* [EXCERPT]
Content starts

Sunday, September 22, 2013

KT is a whore ...


Written by: KT / Edited by: Emily Harris

When people talk about name-calling they usually think of children teasing each other. My first experience was a little different: my first experience was with a grown-up. A grown-up I respected and looked up to. Ironically, this was someone who taught me about the importance of respect. This someone was my teacher. I had stumbled into a conversation between my best friend and the teacher and heard him calling me a whore. I was practically a child at the time, and I had no idea what the word even meant. I had to ask my best friend afterward – talk about an awkward conversation! Apparently, the teacher felt he had to right to call me something so vulgar because of how I dressed. But at that time, I was so young that I was still wearing a sports bra, and really would not have had any idea how to dress like a whore even if I’d wanted to. Looking back, I find it incredibly disturbing that he found the way I dressed provocative in any way. If he had, as my teacher, he should have talked to me about dressing differently instead of judging me and calling me names behind my back, especially to other kids. His gossiping and name-calling inevitably led other students taking on his perspective. The whole situation really hurt me, and, without me really understanding the impact it was having on me, it began to erode my ability to trust the adults in my life. This distrust of adults slowly turned into a general inability to trust anyone, adult or otherwise.

Content ends

* [REQUIRED ACTION] Resume the post about being called names by a teacher, starting right after its last sentence. The items that follow play no part in this exercise.

* [EXTRACTED INFORMATION]
Content starts

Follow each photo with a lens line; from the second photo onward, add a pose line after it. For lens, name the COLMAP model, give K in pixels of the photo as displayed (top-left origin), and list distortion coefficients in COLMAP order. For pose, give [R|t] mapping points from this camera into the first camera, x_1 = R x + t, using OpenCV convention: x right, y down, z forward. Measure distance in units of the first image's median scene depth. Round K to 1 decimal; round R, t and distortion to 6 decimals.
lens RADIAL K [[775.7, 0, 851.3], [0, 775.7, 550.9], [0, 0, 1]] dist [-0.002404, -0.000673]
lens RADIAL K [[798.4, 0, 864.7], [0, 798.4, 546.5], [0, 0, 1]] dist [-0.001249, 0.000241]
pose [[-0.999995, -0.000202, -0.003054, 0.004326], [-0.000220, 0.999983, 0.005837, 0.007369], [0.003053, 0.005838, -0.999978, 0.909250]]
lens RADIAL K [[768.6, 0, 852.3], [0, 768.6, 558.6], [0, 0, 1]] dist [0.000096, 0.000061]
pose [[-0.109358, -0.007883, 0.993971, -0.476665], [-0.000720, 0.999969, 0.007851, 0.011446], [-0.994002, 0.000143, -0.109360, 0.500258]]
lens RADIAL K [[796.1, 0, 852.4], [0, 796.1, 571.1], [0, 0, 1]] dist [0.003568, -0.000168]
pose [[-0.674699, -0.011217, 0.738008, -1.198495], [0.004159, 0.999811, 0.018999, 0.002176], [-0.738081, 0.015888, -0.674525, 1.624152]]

Content ends

* [ANSWER FOR THIS EXERCISE]
I became very rebellious and I had a hard time respecting authority. After transferring around between a few different high schools, I just stopped going altogether. Because I didn’t feel comfortable letting my guard down with people, I had a hard time connecting with people until I started using. It was the perfect escape from reality because reality sucked! Slowly, I got sucked into a world ruled by the drugs. I didn’t know who I was anymore, and didn’t care. Everyone was so nice when they were high. No one argued, no one gossiped … When I was high, I felt like everyone loved me – and I loved them right back. My foray into the drug world began innocently enough, with smoking weed. Once I was regularly smoking, popping pills didn’t seem like such a big deal. If my friends and I were partying and someone had some pills, we all did them together. It felt like a kind of bonding experience that I hadn’t been able to experience before because of my trust issues. After awhile, getting high and partying at night meant I needed something to get me through the workday. That’s when I started using meth. I had my party drug, my bedtime drug and my work drug – I was never sober! I couldn’t get to sleep without smoking anymore. The incessant drug use was starting to show itself physically. I didn’t look healthy, and didn’t look like me anymore. One day, I passed out in the middle of the day while standing in a friend’s kitchen. When I came to, I knew I had to quit before it was too late. I didn’t want to quit, but I didn’t want to end up killing myself more.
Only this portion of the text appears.